Vi è una scena in cui Einar/Lili appare nudo, ancora come uomo, e si guarda allo specchio ma non si riconosce; è uno dei momenti più drammatici del film, dove Lili nasconde il suo membro fra le gambe poiché sente che non le appartiene, poiché è un simbolo di mascolinità e lei non è un uomo, ma una donna.
Qualcosa di simile accade quando entra nel camerino di una prostituta, dove, attraverso degli spioncini, gli uomini osservano una prostituta nuda; Lili imita i suoi gesti come se vedesse se stessa in quella donna, perché quello è il corpo che le apparterrebbe.
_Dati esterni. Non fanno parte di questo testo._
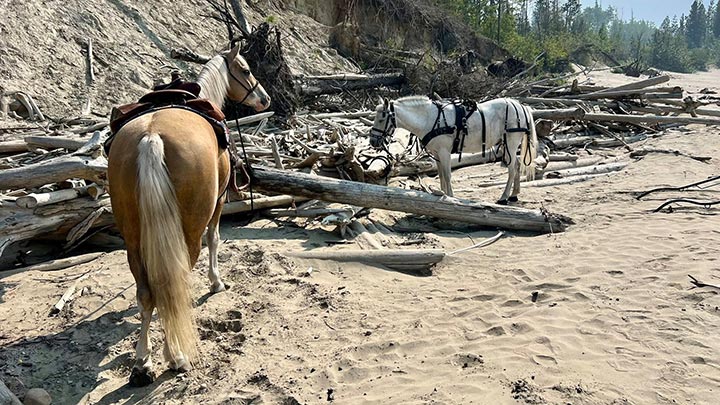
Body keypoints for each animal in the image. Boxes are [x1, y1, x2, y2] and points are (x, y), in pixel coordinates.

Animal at [107, 43, 270, 387]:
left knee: (148, 293)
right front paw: (216, 282)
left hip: (133, 239)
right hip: (188, 231)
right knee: (173, 285)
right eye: (246, 69)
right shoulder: (219, 202)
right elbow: (215, 238)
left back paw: (143, 362)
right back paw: (176, 356)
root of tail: (151, 137)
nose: (264, 99)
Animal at [369, 96, 537, 204]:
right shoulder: (437, 154)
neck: (429, 119)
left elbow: (448, 176)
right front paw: (442, 195)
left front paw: (450, 197)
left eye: (382, 118)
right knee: (516, 165)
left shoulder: (444, 152)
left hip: (511, 143)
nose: (373, 141)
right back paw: (514, 195)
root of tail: (521, 106)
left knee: (512, 170)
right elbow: (442, 176)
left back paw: (503, 197)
Oltre alla transessualità, ne La ragazza danese si affronta anche il tema dell’amore . Vediamo come Gerda accetta Lili: all’inizio le è difficile comprendere cosa sta accadendo a suo marito, assimilare che Einar sia morto, che non esista più. Tuttavia, il suo amore è più grande di qualsiasi pregiudizio e dunque rimarrà al suo fianco fino alla fine; nonostante il suo amore sia diverso e non sia più “l’amore di una moglie”, esso non svanisce. In questo senso, il cinema fa un favore all’umanità e a noi in quanto spettatori, quando proietta questo genere di storie.
“Cosa ho fatto per meritarmi tanto amore? Non c’è niente di cui avere paura ormai. Ieri notte ho fatto un sogno bellissimo. Ho sognato di essere una bambina nelle braccia di mia madre, lei mi guardava negli occhi e mi chiamava Lili.”